Sungai Kawa-Nua dan jembatan yg tidak juga terselesaikan(Foto; Omar Silawane Juli 2016)
Maluku Tengah merupakan wilayah pemerintahan tingkat kabupaten
dan yang tertua di Provinsi Maluku. Kabupaten Maluku Tengah dalam perjalanan
sejarah pemerintahan sebelumnya melingkupi mulai dari kepulauan Seram Laut,
pulau Seram, hingga pulau Manipa, Kelang Buano, pulau Buru dan Ambalau,
kepulauan Lease dan pulau Ambon, serta kepulauan Banda. Maha luas wilayah
dengan segala kekayaan sumber daya alamnya, tetapi telat bangun dari tidur
panjang akibat terbuai mimpi di tepi divan – tempat tidur, lalu ketika bangun
malah terjatuh. Minim kreatifitas dan kepedulian, atau juga karena terbuai
sifat “masa bodoh” oleh pemimpin daerahnya dari waktu ke waktu, hingga saat
ini.
Masyarakat begitu dibutuhkan sangat saat adanya
hajatan untuk memilih pemimpin kabupaten, yaitu Bupati serta Wakil Bupati, dan
memilih para Wakil Rakyat Yang Terhormat di Dewan Perwakilan Rakyat Daerah -
Kabupaten. Di setiap 5(lima) tahun secara rutin berlangsung “pesta” demokrasi
sebagai proses menuju perubahan tatanan
kehidupan masyarakat melalui perwakilan yang terpilih. Cara baik penuh harapan
dari rakyat dan impian yang dijanjikan para pemimpin diawal ketika menjelang
saat menentukan pilihan kepada siapa hak berdemokrasi untuk perubahan nasib
diserahkan, dan seterusnya menjadi kewajiban yang terpilih untuk diwujudkan.
Maluku Tengah adalah wilayah subur di daratan dan
sebaran beragam isi aquarium pada
laut-nya yang bening. Hanya boleh si buta
dan yang karena keterbatasan salah satu panca-indera dan si bodoh dengan daya kerja otaknya yang lemah
boleh bercerita salah bahwa daerah Maluku Tengah tidak mampu menghidupi
masyarakatnya akibat gersang daratan dan kering lautnya.
Membandingkan hasil berdasarkan potensi kekayaan sumber
daya dalam pengelolaannya secara periodik direntang waktu setelah orde
reformasi 1998, saatnya melakukan hitung-hitungan rasional, ketika sedang bersiap menuju pergantian
kepemimpinan daerah untuk yang ke-4(empat) pada Pilkada tahun 2017.
Seperti apa hubungan antara dominasi kepemimpinan
kabupaten Maluku Tengah dalam periodesasi panggung hajatan pesta politik dengan
keberadaan jembatan sungai Kawa–Nua, yang terletak di kecamatan Tehoru dengan
panjang hampir seribu meter dan merupakan jembatan terpanjang di Provinsi
Maluku. Keberadaan jembatan terletak pada status jalan nasional jalur Trans
Seram yang menghubungkan Kabupaten Maluku Tengah dengan Kabupaten Seram Bagian
Timur di pulau Seram.

* [Petunjuk Pengerjaan]:
a – Sebutkan semua wilayah dalam teks tentang Maluku Tengah yang didahului kata "kepulauan".
b – Berikan kembali tanpa perubahan bagian teks tentang Maluku Tengah yang dimulai pada kata-kata yang memuat "Maluku Tengah adalah" dan berhenti setelah "dan kering lautnya.".

* [Bahan yang Disediakan]:
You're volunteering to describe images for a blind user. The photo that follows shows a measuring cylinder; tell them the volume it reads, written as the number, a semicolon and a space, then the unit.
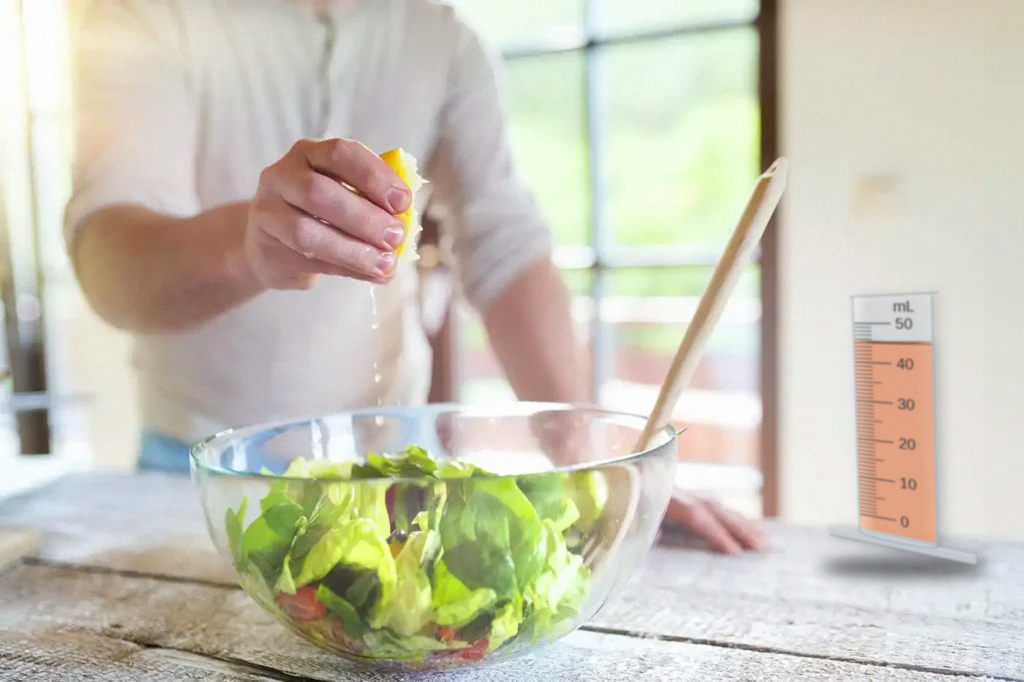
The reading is 45; mL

* [Kunci Jawaban]:
a – Kepulauan Seram Laut, kepulauan Lease, dan kepulauan Banda.

b –
Maluku Tengah adalah wilayah subur di daratan dan
sebaran beragam isi aquarium pada
laut-nya yang bening. Hanya boleh si buta
dan yang karena keterbatasan salah satu panca-indera dan si bodoh dengan daya kerja otaknya yang lemah
boleh bercerita salah bahwa daerah Maluku Tengah tidak mampu menghidupi
masyarakatnya akibat gersang daratan dan kering lautnya.